Group results by business capability

## Output Formats

### Format 1: Requirements Document (Markdown)

```markdown
# Business Requirements - [System Name]

## Functional Requirements

### FR-001: User Authentication
**Priority**: High
**Description**: System must authenticate users via email and password
**Acceptance Criteria**:
- Email validation follows RFC 5322
- Password minimum 8 characters
- Account locked after 5 failed attempts
**Source**: UserController::actionLogin(), User::validatePassword()

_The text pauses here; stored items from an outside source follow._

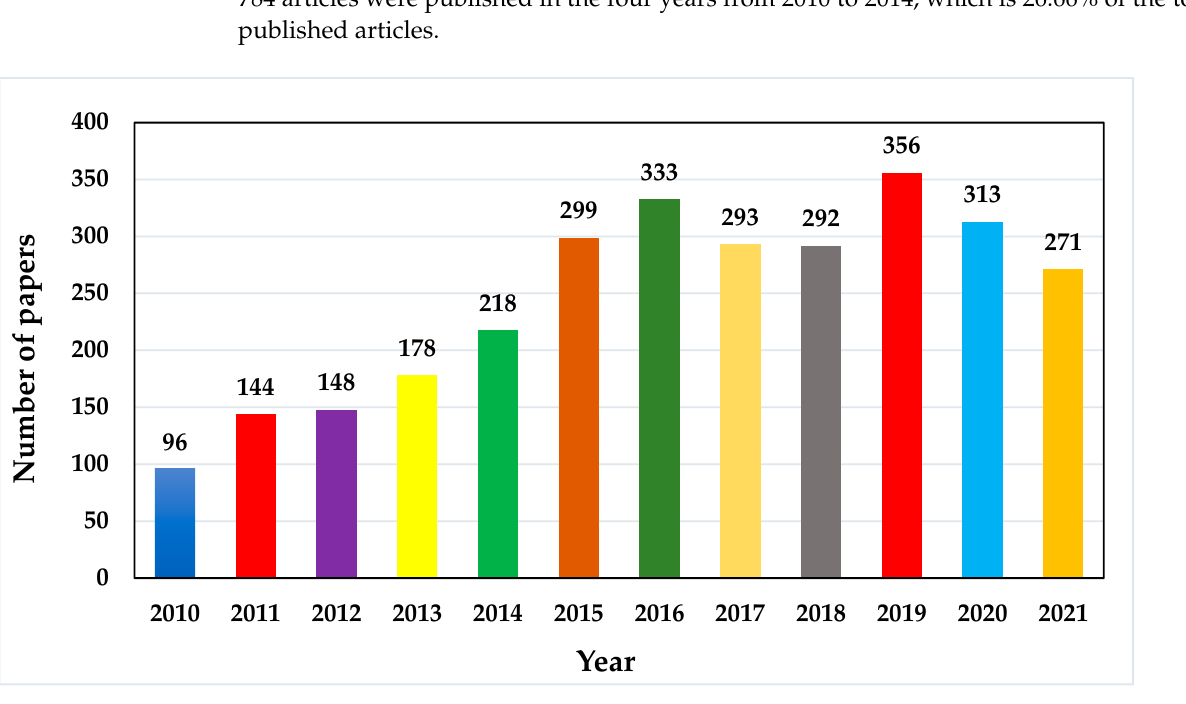
Figure 2. Trends in MESS research from the year 2010 to 2021.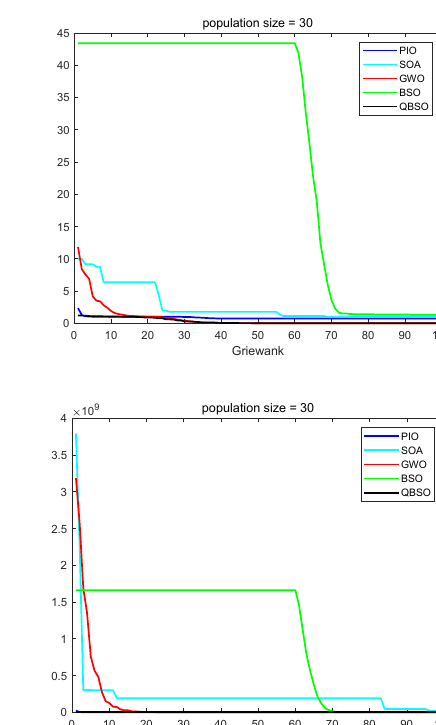
Figure 7. Population diversity at different iterations when optimizing the Griewank function with the population size = 30. 6. Conclusions In this paper, we propose the QBSO algorithm to address the inability of the BAS algorithm to handle high-dimensional optimization problems. Quantum representation was introduced into the algorithm, which can carry more population information with small-scale populations. To compare the performance with the PIO, SOA, GWO, and BSO algorithms, multiple comparison experiments with population sizes of 8 and 30 were con- ducted with unimodal benchmark functions and multimodal benchmark functions as the optimization objectives, respectively. The experimental results show that the QBSO algo- rithm still had satisfactory optimization capability at a population size of eight. The global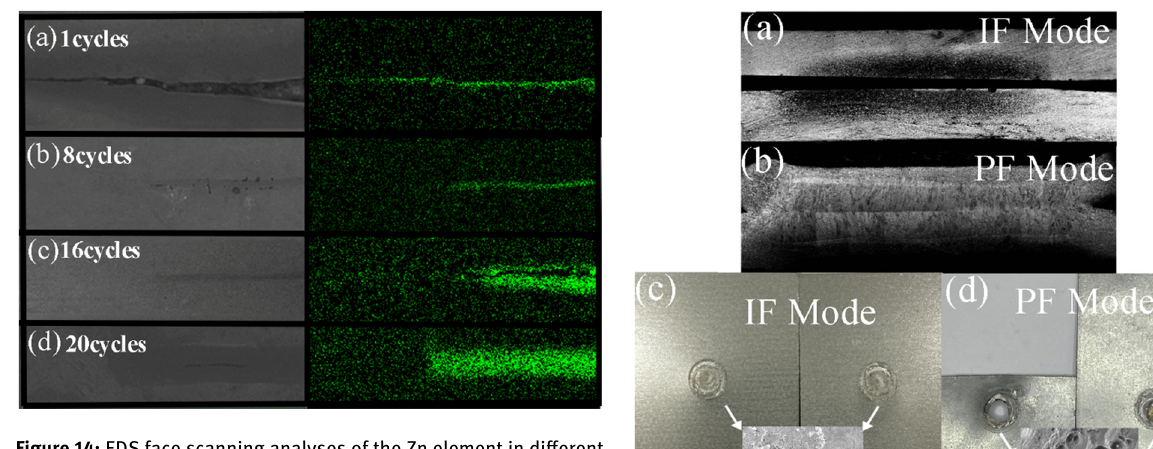
Figure 14: EDS face scanning analyses of the Zn element in di ff erent welding times: ( a ) 1 cycles, ( b ) 8 cycles, ( c ) 16 cycles, and ( d ) 20 cycles.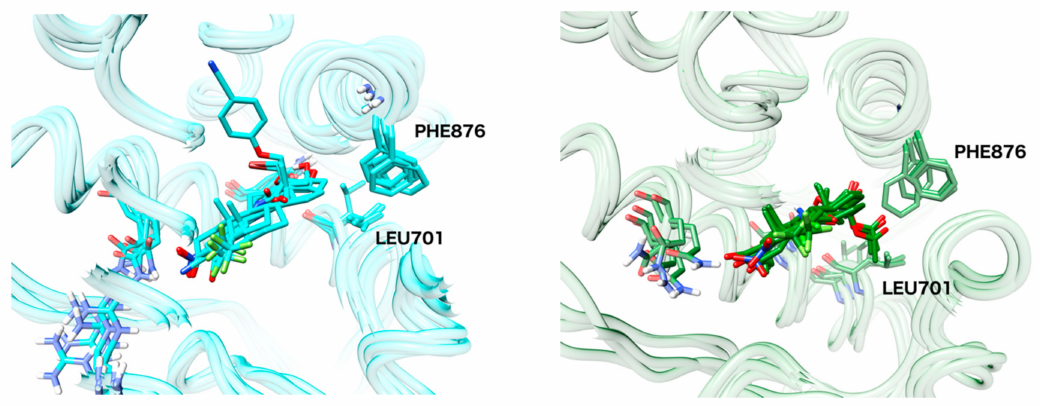
Figure 8. MD_agonist_ensemble_1 ( left ) and MD_antagonist_ensemble_1 ( right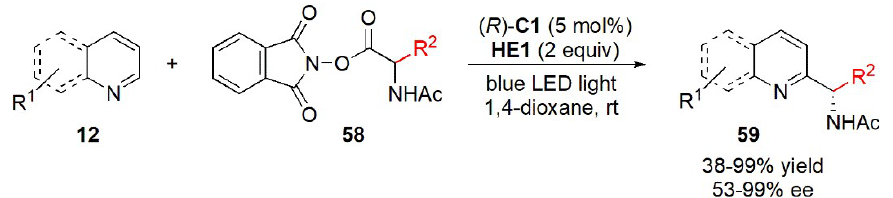
Figure 20. Enantioselective Minisci-type alkylation of N -heteroarenes by N -(acyloxy)phthalimide esters [92].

### FR-002: Order Approval Workflow
...
```

### Format 2: Capability Map (Structured)

```json
{
  "capabilities": {
    "user_management": {
      "features": ["register", "login", "reset_password"],
      "rules": ["email_unique", "password_complexity"],
      "roles": ["user", "admin"]
    },
    "order_processing": {
      "features": ["create", "approve", "cancel", "ship"],
      "rules": ["approval_required", "inventory_check"],
      "workflow": "pending→approved→shipped→delivered"
    }
  }
}
```

### Format 3: Use Case Catalog

```markdown
| UC ID | Use Case Name | Actor | Complexity |
|-------|---------------|-------|------------|
| UC-001 | Create Order | Customer | Medium |
| UC-002 | Approve Order | Manager | Low |
| UC-003 | Cancel Order | Customer/Manager | High |
```

## Validation Steps

### Step 1: Cross-Check with Tests
Compare extracted requirements with test cases:
- Tests validate requirements
- Missing tests → Undocumented behavior
- Failing tests → Requirements changed

### Step 2: Semantic Verification
```bash
# For each requirement, verify in code
codecompass search:semantic "password must be at least 8 characters"
```

Should find validator implementation

### Step 3: Interview Stakeholders (if available)
- Validate extracted requirements
- Fill gaps in documentation
- Clarify ambiguous logic

### Step 4: Traceability Matrix
Map requirements to code:
```markdown
| Requirement | Source Files | Tests |
|-------------|--------------|-------|
| REQ-001 | User.php:45, UserController.php:102 | UserTest.php:23 |
| REQ-002 | Order.php:78 | OrderTest.php:56 |
```

## Common Patterns

### Pattern 1: Implicit Requirements
**Code**:
```php
if ($order->total < 1000) {
  // No approval needed
}
```

**Requirement**:
```markdown
REQ: Orders under $1000 do not require manager approval
```

### Pattern 2: Embedded Business Logic
**Code**:
```php
$discount = ($customer->vip) ? 0.20 : 0.10;
```

**Requirement**:
```markdown
REQ: VIP customers receive 20% discount, regular customers 10%
```

### Pattern 3: Temporal Constraints
**Code**:
```php
if (strtotime($order->created_at) > strtotime('-30 days')) {
  // Can cancel
}
```

**Requirement**:
```markdown
REQ: Orders can only be cancelled within 30 days of creation
```

## Best Practices

### ✅ Do
- Extract from multiple sources (code, tests, configs)
- Use semantic search for concept discovery
- Validate with tests
- Document sources for traceability
- Prioritize by business impact
- Include non-functional requirements (performance, security)

### ❌ Don't
- Rely solely on comments (often outdated)
- Assume standard behavior without verification
- Skip edge cases
- Ignore error handling logic
- Document technical implementation instead of business requirements

## Related Skills

- `0-discover-capabilities.md` - Find relevant modules
- `semantic-search.md` - Search for business logic
- `analyze-yii2-project.md` - Framework-specific extraction

## Related Modules

From `.ai/capabilities.json`:
- `requirements` - RequirementsExtractionService
- `business-analyzer` - CapabilityCatalogService
- `search` - Semantic code search
- `analyzers` - Code analysis for extraction

---

**Remember**: Requirements are **what** the system must do, not **how** it does it. Focus on business value, not technical implementation.